Keep in mind that smaller dogs face greater risk of chocolate toxicity than larger ones do because it takes less chocolate to affect them negatively. A small dog weighing under 10 pounds can only tolerate the equivalent of one Hershey kiss before it becomes an emergency situation. And the type of chocolate matters, too. Dark chocolate is a lot more toxic for dogs than milk chocolate or white chocolate.
What To Do if Your Dog Eats Something Toxic
If you think your dog has eaten something toxic, the first thing to do is stay calm, advises Marty Becker, DVM. Below are more steps Becker recommends taking to help your potentially poisoned dog before things get worse.

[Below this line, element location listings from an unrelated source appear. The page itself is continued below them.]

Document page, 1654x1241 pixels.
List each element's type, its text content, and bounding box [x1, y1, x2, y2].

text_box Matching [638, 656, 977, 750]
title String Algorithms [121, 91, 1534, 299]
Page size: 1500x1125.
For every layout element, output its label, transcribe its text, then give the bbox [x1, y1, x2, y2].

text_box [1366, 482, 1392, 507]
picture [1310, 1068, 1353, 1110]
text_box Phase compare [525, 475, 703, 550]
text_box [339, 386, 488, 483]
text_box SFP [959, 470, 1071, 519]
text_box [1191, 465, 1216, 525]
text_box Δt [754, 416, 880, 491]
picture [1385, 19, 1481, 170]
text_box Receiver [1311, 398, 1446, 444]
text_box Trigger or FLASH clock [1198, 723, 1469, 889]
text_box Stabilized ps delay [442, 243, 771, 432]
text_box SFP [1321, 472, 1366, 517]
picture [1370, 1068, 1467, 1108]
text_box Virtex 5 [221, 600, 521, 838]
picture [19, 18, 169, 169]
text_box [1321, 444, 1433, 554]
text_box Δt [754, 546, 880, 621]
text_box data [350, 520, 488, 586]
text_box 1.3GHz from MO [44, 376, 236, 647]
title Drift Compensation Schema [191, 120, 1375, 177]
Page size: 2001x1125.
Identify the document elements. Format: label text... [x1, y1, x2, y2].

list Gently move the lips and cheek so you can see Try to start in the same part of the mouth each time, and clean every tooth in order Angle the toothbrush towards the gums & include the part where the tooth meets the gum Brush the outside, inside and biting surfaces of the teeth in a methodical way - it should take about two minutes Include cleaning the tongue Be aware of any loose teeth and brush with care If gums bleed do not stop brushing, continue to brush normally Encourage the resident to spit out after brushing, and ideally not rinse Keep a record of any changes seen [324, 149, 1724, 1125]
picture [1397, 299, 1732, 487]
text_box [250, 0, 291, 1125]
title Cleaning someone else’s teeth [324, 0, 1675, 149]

Check for Signs of Poisoning
If your pet is not showing any serious signs of illness as described below, contact your regular vet or the ASPCA Animal Poison Control Center (888-426-4435) to determine if he needs to be seen by a vet or treated at home. Your vet may tell you to induce vomiting by giving your dog a 3 percent hydrogen peroxide dose (1 teaspoon per 5 pounds of body weight), but this should only be done if your vet recommends it.
Examine Your Dog's Vomit for Clues
Many substances first cause stomach upset, including vomiting and diarrhea. Examine the vomit for evidence of chewed packaging, food, and other important clues. Many poisonings progress to weakness and depression or nervous stimulation, including tremors and seizures. Pets may stop eating and drinking or may drink excessive amounts, which could suggest liver or kidney involvement. Rapid or slow breathing, with changes in tongue and gum color—from pink to white, blue, or brown—is important to note.
Determine if You Need To Take Emergency Action
If your pet is having difficulty breathing, having seizures, or is bleeding or unconscious, immediately go to your regular vet or an emergency clinic. Take any evidence, including vomit. This information is key to helping your veterinarian save your pet.